Florida A&M University trustees voted overwhelmingly Friday to force members of an anti-hazing committee to meet in public, despite warnings from the committee’s chairman that the move would likely cause most of the committee’s members to resign.

The 8-2 vote by trustees, who had earlier endorsed changing the committee from an advisory panel to a “fact-finding” body to allow it to meet in private, came after Gov. Rick Scott and Florida Board of Governors Chairman Dean Colson both called on university officials to reconsider.

The trustees suggested that public perception of the original decision and the desire to have the committee issue recommendations at the end of the process played into the new vote. But Stephen Robinson, a former federal judge chairing the panel, said that would make it impossible for several members to participate in the meetings.

Robinson said members of the committee are spread out from Florida to Maine and need to be able to decide quickly to talk on the phone or exchange emails without noticing meetings and making sure the public could attend. Otherwise, he said it would be nearly impossible for the committee to meet the board’s goal of having recommendations before students return to the university in the fall.

“The committee members must be allowed to communicate whenever and wherever they can find the convenient time to do so,” Robinson said before the board vote.

At least five of the committee’s seven members, including Robinson, would likely have to resign if they were forced to hold open meetings, he said.

Belinda Shannon, the trustee who serves as the board’s contact with the committee, said the panel’s initial recommendation that it meet privately was misconstrued.

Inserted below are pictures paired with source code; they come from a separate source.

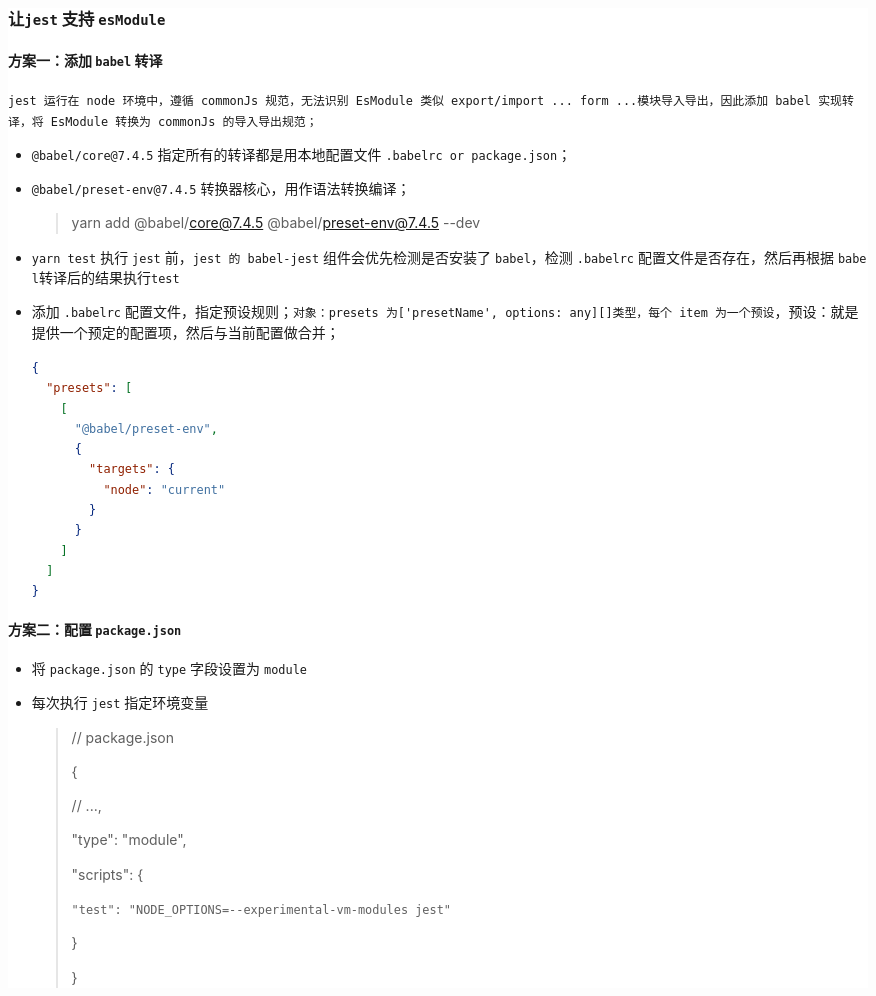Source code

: ### 让`jest` 支持 `esModule`

#### 方案一：添加 `babel` 转译

​ `jest 运行在 node 环境中，遵循 commonJs 规范，无法识别 EsModule 类似 export/import ... form ...模块导入导出，因此添加 babel 实现转译，将 EsModule 转换为 commonJs 的导入导出规范；`

- `@babel/core@7.4.5` 指定所有的转译都是用本地配置文件 `.babelrc or package.json`；

- `@babel/preset-env@7.4.5` 转换器核心，用作语法转换编译；

  > yarn add @babel/core@7.4.5 @babel/preset-env@7.4.5 --dev

- `yarn test` 执行 `jest` 前，`jest 的 babel-jest` 组件会优先检测是否安装了 `babel`，检测 `.babelrc` 配置文件是否存在，然后再根据 `babel`转译后的结果执行`test`

- 添加 `.babelrc` 配置文件，指定预设规则；`对象：presets 为['presetName', options: any][]类型，每个 item 为一个预设`，预设：就是提供一个预定的配置项，然后与当前配置做合并；

  ```json
  {
    "presets": [
      [
        "@babel/preset-env",
        {
          "targets": {
            "node": "current"
          }
        }
      ]
    ]
  }
  ```

#### 方案二：配置 `package.json`

- 将 `package.json` 的 `type` 字段设置为 `module`

- 每次执行 `jest` 指定环境变量

  > // package.json
  >
  > {
  >
  > // ...,
  >
  > "type": "module",
  >
  > "scripts": {
  >
  > ​ `"test": "NODE_OPTIONS=--experimental-vm-modules jest"`
  >
  > }
  >
  > }
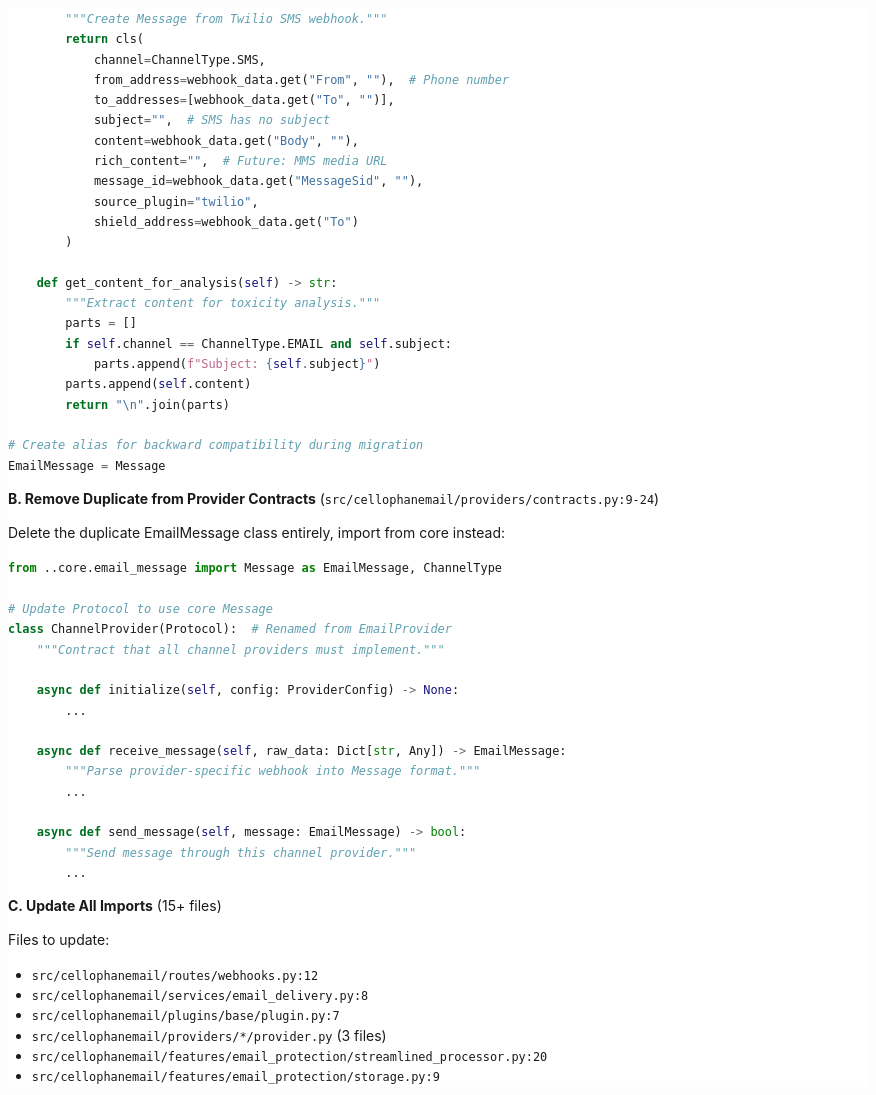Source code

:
 ```python
        """Create Message from Twilio SMS webhook."""
        return cls(
            channel=ChannelType.SMS,
            from_address=webhook_data.get("From", ""),  # Phone number
            to_addresses=[webhook_data.get("To", "")],
            subject="",  # SMS has no subject
            content=webhook_data.get("Body", ""),
            rich_content="",  # Future: MMS media URL
            message_id=webhook_data.get("MessageSid", ""),
            source_plugin="twilio",
            shield_address=webhook_data.get("To")
        )

    def get_content_for_analysis(self) -> str:
        """Extract content for toxicity analysis."""
        parts = []
        if self.channel == ChannelType.EMAIL and self.subject:
            parts.append(f"Subject: {self.subject}")
        parts.append(self.content)
        return "\n".join(parts)

# Create alias for backward compatibility during migration
EmailMessage = Message
```

**B. Remove Duplicate from Provider Contracts** (`src/cellophanemail/providers/contracts.py:9-24`)

Delete the duplicate EmailMessage class entirely, import from core instead:

```python
from ..core.email_message import Message as EmailMessage, ChannelType

# Update Protocol to use core Message
class ChannelProvider(Protocol):  # Renamed from EmailProvider
    """Contract that all channel providers must implement."""

    async def initialize(self, config: ProviderConfig) -> None:
        ...

    async def receive_message(self, raw_data: Dict[str, Any]) -> EmailMessage:
        """Parse provider-specific webhook into Message format."""
        ...

    async def send_message(self, message: EmailMessage) -> bool:
        """Send message through this channel provider."""
        ...
```

**C. Update All Imports** (15+ files)

Files to update:
- `src/cellophanemail/routes/webhooks.py:12`
- `src/cellophanemail/services/email_delivery.py:8`
- `src/cellophanemail/plugins/base/plugin.py:7`
- `src/cellophanemail/providers/*/provider.py` (3 files)
- `src/cellophanemail/features/email_protection/streamlined_processor.py:20`
- `src/cellophanemail/features/email_protection/storage.py:9`
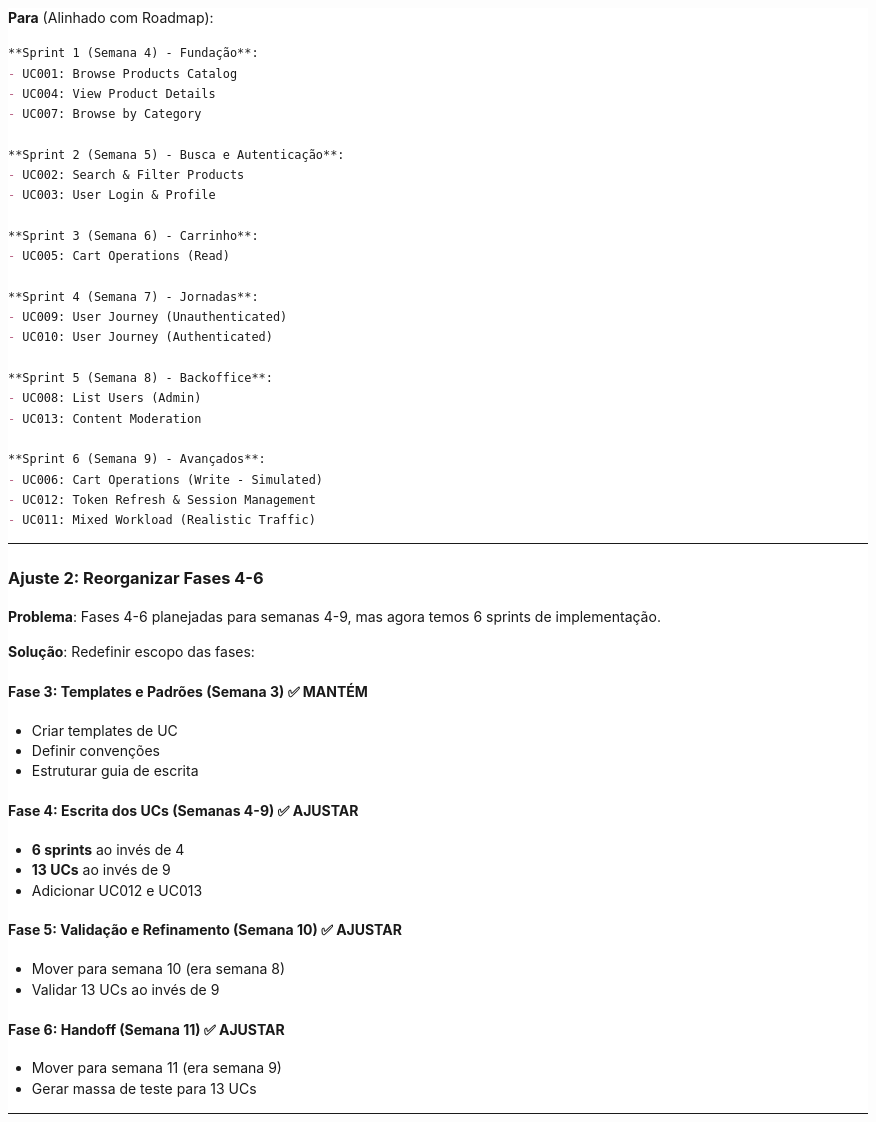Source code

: **Para** (Alinhado com Roadmap):
```markdown
**Sprint 1 (Semana 4) - Fundação**:
- UC001: Browse Products Catalog
- UC004: View Product Details
- UC007: Browse by Category

**Sprint 2 (Semana 5) - Busca e Autenticação**:
- UC002: Search & Filter Products
- UC003: User Login & Profile

**Sprint 3 (Semana 6) - Carrinho**:
- UC005: Cart Operations (Read)

**Sprint 4 (Semana 7) - Jornadas**:
- UC009: User Journey (Unauthenticated)
- UC010: User Journey (Authenticated)

**Sprint 5 (Semana 8) - Backoffice**:
- UC008: List Users (Admin)
- UC013: Content Moderation

**Sprint 6 (Semana 9) - Avançados**:
- UC006: Cart Operations (Write - Simulated)
- UC012: Token Refresh & Session Management
- UC011: Mixed Workload (Realistic Traffic)
```

---

### Ajuste 2: Reorganizar Fases 4-6

**Problema**: Fases 4-6 planejadas para semanas 4-9, mas agora temos 6 sprints de implementação.

**Solução**: Redefinir escopo das fases:

#### Fase 3: Templates e Padrões (Semana 3) ✅ MANTÉM
- Criar templates de UC
- Definir convenções
- Estruturar guia de escrita

#### Fase 4: Escrita dos UCs (Semanas 4-9) ✅ AJUSTAR
- **6 sprints** ao invés de 4
- **13 UCs** ao invés de 9
- Adicionar UC012 e UC013

#### Fase 5: Validação e Refinamento (Semana 10) ✅ AJUSTAR
- Mover para semana 10 (era semana 8)
- Validar 13 UCs ao invés de 9

#### Fase 6: Handoff (Semana 11) ✅ AJUSTAR
- Mover para semana 11 (era semana 9)
- Gerar massa de teste para 13 UCs

---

“They do not wish to operate in secrecy,” she said. “To suggest that the committee was acting so as to dodge the Sunshine Law is not only misinformed, but it’s unfair to the dedicated men and women who have agreed to serve on this committee.”

But other board members pushed ahead to make the panel’s meetings public, and at least one seemed offended by Robinson’s suggestion that the committee might quit.

“Go ahead and resign,” retorted trustee Rufus Montgomery. “But I don’t think as a board we should be held hostage under the threat of resignation of anyone.”

The public rift between the trustees and the committee it set up to draft strategies for dealing with hazing at the institution comes as the university continues to grapple with the death of drum major Robert Champion, who was killed in November.

Champion died after a hazing tied to the historically black college’s famed “Marching 100” band; his death has been ruled a homicide by Orange County medical examiners and the Florida Department of Law Enforcement has launched an investigation.